[WORK TASK]
Could you set down exactly the lines in the records below between the line holding "<!-- service casing -->" and the line holding "<!-- markers -->", inclusive?

[INFORMATION]
_ _ _ _ _
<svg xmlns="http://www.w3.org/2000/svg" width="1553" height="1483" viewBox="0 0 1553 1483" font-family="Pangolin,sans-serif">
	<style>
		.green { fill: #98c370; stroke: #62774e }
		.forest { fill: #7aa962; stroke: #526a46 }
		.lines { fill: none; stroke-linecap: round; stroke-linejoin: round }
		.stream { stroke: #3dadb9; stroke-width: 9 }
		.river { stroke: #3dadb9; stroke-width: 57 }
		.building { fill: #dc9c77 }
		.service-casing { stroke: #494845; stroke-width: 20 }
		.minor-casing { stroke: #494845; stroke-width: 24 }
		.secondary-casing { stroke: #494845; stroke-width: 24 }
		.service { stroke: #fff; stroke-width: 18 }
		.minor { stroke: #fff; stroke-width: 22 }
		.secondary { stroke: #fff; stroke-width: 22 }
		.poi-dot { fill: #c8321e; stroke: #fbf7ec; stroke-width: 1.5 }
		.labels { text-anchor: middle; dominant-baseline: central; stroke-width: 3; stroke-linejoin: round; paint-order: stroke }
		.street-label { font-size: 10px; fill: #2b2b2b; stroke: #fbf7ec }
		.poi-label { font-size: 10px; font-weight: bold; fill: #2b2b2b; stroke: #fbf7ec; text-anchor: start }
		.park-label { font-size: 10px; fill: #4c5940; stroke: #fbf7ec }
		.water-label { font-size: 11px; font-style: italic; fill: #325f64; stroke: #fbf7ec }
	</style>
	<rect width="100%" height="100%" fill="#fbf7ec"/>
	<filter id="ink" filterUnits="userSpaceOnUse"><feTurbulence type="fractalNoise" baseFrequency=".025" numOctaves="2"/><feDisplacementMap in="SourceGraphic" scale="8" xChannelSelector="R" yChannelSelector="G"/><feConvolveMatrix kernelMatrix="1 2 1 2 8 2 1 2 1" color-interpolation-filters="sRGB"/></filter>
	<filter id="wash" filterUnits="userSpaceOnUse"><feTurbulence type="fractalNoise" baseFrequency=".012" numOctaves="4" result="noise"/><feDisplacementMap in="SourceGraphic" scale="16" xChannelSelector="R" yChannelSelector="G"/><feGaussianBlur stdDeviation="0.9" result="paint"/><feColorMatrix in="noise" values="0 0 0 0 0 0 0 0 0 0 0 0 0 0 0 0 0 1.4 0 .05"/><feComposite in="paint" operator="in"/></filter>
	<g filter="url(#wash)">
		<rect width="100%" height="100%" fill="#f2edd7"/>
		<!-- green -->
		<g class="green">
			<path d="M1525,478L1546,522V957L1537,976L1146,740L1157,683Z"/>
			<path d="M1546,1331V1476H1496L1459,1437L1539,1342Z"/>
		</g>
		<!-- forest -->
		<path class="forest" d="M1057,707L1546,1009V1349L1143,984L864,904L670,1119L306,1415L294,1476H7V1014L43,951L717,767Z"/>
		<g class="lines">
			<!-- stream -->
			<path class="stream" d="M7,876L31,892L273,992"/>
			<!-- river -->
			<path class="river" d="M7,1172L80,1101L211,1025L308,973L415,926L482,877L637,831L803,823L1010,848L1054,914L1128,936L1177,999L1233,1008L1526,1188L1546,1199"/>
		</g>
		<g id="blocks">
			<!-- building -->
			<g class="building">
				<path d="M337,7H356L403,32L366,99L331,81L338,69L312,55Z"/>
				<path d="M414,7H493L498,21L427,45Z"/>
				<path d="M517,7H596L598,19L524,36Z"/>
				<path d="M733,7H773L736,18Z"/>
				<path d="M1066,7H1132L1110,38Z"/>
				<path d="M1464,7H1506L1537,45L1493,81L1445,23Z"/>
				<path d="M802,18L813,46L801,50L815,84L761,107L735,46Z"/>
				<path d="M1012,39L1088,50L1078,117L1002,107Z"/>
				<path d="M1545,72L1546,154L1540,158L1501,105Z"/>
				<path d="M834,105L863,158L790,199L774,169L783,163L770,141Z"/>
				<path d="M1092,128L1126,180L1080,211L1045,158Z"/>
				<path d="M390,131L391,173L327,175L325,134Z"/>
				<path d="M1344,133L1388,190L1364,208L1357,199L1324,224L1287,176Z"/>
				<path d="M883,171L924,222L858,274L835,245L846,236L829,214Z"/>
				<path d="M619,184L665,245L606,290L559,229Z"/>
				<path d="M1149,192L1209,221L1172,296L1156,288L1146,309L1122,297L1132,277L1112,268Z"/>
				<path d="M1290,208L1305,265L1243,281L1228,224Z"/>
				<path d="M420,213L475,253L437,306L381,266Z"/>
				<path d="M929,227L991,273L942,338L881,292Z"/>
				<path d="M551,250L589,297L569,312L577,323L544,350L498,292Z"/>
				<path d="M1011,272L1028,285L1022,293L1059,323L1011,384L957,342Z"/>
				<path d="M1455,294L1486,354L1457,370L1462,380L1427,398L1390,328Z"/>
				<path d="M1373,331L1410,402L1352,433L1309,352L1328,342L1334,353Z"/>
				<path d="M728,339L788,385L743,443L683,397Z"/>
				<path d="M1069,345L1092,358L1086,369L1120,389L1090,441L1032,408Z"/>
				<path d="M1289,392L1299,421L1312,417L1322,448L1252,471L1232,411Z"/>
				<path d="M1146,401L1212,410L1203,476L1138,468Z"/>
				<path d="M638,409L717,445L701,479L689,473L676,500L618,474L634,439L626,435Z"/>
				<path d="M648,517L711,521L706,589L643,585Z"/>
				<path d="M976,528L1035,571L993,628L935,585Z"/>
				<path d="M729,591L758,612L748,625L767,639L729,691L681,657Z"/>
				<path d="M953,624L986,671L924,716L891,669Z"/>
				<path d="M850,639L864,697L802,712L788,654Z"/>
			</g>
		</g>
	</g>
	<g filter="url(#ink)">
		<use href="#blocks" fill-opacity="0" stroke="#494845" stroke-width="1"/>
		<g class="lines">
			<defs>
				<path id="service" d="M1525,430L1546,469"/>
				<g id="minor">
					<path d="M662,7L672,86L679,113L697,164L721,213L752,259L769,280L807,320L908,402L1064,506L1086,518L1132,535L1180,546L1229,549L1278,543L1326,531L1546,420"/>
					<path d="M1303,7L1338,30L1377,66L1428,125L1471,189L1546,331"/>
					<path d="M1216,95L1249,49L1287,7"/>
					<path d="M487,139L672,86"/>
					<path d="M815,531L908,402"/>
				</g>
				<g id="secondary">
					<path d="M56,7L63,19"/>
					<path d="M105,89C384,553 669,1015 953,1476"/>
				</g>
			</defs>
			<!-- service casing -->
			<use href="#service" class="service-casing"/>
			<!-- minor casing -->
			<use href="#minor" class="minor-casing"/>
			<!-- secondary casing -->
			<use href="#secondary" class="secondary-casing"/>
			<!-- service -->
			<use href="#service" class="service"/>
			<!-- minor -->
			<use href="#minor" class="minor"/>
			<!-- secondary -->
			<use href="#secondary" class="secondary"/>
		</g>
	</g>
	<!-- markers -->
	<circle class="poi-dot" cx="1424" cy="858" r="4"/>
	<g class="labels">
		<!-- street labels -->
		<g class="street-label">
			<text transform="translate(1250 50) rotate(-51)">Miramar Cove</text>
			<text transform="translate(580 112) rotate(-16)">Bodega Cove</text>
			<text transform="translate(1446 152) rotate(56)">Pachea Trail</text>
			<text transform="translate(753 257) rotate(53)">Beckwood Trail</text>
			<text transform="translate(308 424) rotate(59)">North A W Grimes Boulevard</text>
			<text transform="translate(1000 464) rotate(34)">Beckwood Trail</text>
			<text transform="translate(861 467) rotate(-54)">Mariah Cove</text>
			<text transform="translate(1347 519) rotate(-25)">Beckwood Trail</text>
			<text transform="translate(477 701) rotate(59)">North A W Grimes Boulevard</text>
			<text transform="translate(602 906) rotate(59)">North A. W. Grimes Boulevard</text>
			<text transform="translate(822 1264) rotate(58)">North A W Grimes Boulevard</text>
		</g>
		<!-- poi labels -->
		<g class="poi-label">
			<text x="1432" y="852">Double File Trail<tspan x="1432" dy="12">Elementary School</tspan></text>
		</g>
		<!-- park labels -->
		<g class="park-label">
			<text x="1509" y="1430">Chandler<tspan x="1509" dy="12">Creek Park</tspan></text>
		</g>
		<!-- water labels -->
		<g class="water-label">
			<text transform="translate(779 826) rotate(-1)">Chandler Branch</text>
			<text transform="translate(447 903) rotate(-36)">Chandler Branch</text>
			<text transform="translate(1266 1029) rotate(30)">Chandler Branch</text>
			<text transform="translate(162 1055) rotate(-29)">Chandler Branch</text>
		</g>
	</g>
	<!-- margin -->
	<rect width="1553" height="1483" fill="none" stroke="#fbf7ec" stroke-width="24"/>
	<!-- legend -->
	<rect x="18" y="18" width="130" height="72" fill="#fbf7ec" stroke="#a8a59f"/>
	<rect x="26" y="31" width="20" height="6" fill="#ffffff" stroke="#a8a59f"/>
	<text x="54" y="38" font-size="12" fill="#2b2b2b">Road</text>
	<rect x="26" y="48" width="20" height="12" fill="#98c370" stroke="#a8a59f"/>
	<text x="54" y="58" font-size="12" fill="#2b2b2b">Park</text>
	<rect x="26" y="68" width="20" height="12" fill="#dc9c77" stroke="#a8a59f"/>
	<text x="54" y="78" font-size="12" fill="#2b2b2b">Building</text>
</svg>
_ _ _ _ _
[SOLVED EXERCISE]
			<!-- service casing -->
			<use href="#service" class="service-casing"/>
			<!-- minor casing -->
			<use href="#minor" class="minor-casing"/>
			<!-- secondary casing -->
			<use href="#secondary" class="secondary-casing"/>
			<!-- service -->
			<use href="#service" class="service"/>
			<!-- minor -->
			<use href="#minor" class="minor"/>
			<!-- secondary -->
			<use href="#secondary" class="secondary"/>
		</g>
	</g>
	<!-- markers -->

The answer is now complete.